1) Quels sont vos parcours ?

Breton d’origine, j’ai fait un échange en Espagne et aux Etats-Unis. Je suis engagé dans les associations étudiantes depuis 2008. J’ai travaillé dans des associations de coopération internationale et sur la question des droits humains. Recruté depuis mars 2014 au poste de délégué général d’ESN France, mon travail consiste à appuyer le conseil d’administration dans le développement du projet associatif et de représenter ESN France auprès des différents partenaires. Je travaille actuellement au Centre de Linguistique Appliquée de l’Université de Franche-Comté après avoir terminé un Master en Langues Etrangères Appliquées. Je me suis engagé à ESN au niveau local au retour d’un échange à Varsovie en 2011. Afin de contribuer au développement du réseau français et de son action associative, j’ai souhaité aller plus loin dans mon implication en candidatant au poste de président, que j’occupe depuis juin dernier.
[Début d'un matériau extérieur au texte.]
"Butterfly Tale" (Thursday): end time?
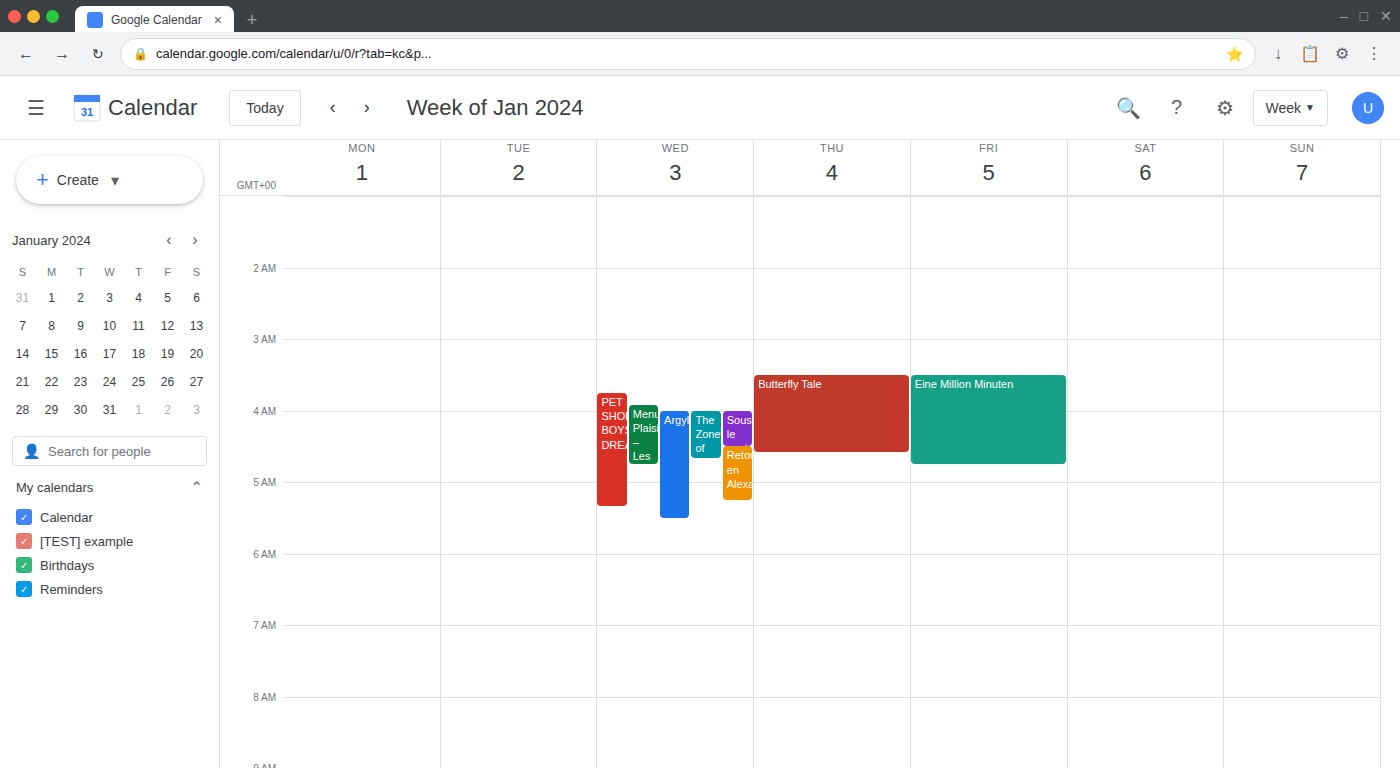
4:35 AM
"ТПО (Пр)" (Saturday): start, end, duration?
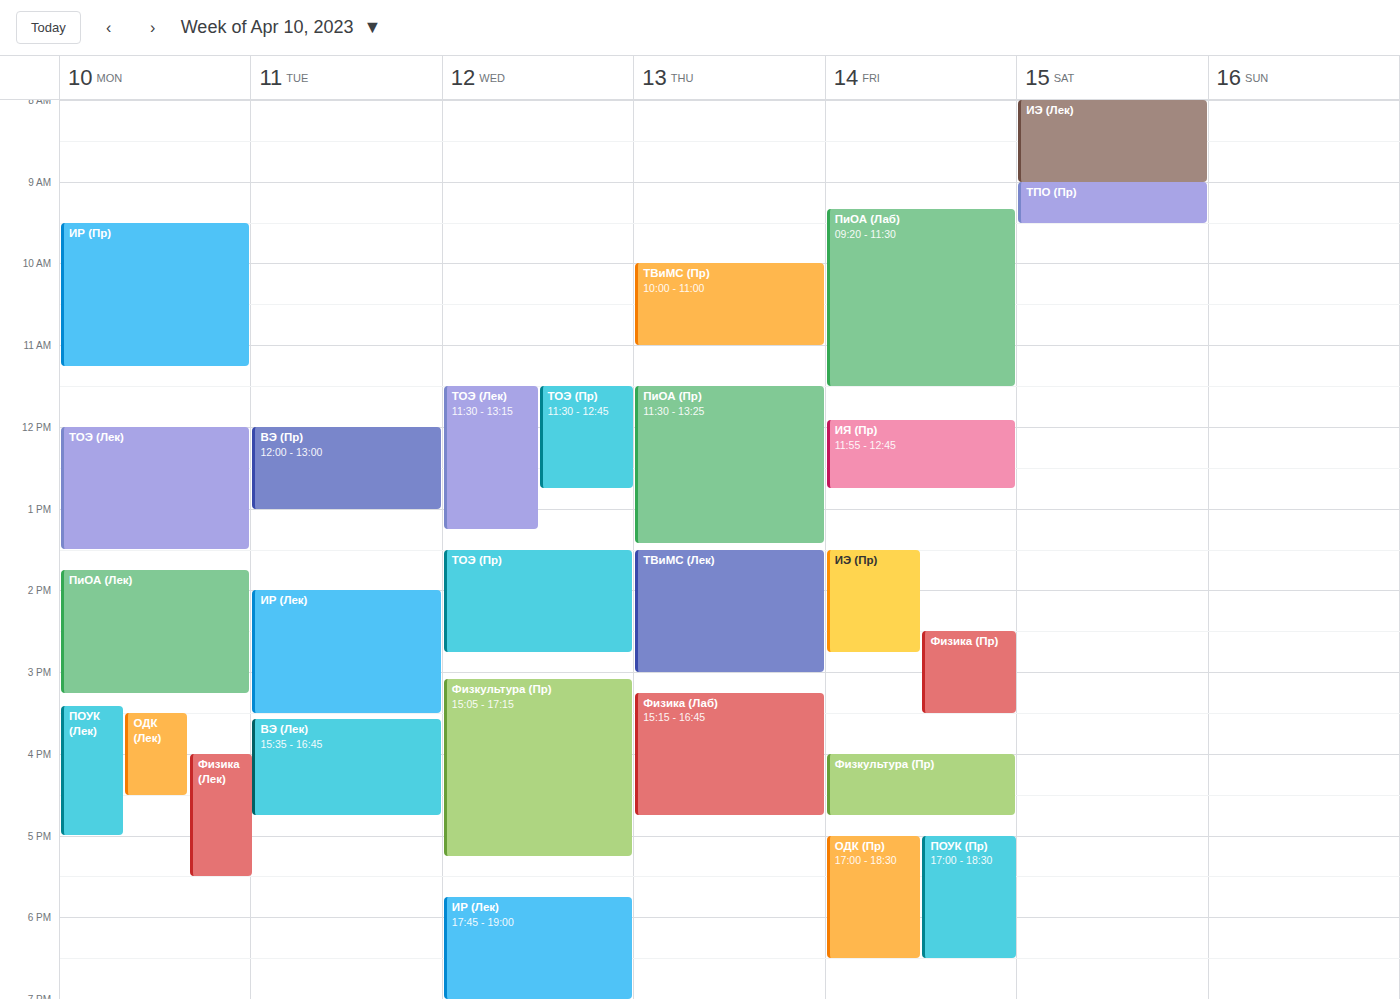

2) Quelle est votre vision d’ESN et quels caps sont fixés pour le mandat à venir ?

Nous voyons tous deux un fort potentiel dans le réseau. L’engagement des 1 000 jeunes couvre un large territoire (33 villes universitaires). La diversité des profils, des compétences et des savoirs faire mutualisés permettent de mener des projets nationaux ayant un impact au niveau local. Ces forces nous conduisent à penser que le réseau doit collaborer avec les acteurs de la jeunesse et de l’éducation en matière de mobilité internationale, pour faciliter les échanges et animer les campus universitaires. En ce sens, nous nous concentrons cette année sur des projets phares qui permettront réseau d’agir en lien avec l’agence Erasmus +, les Crous, Campus France, des ministères et les Universités et des associations comme les Jeunes Européens ou le Mouvement Européen France. Nous implantons davantage notre système de parrainage entre étudiants internationaux et français intitulé le Buddy System, qui a atteint plus de 10 000 inscriptions depuis cet été. A travers notre campagne « Tickets pour le monde », nous continuons à développer des actions et des outils de communication afin d’inciter les jeunes français à réaliser un échange. Enfin, toujours dans l’objectif de sensibiliser aux échanges internationaux, nous travaillons sur un tour de France nommé « Erasbus » à l’occasion des 30 ans d’Erasmus.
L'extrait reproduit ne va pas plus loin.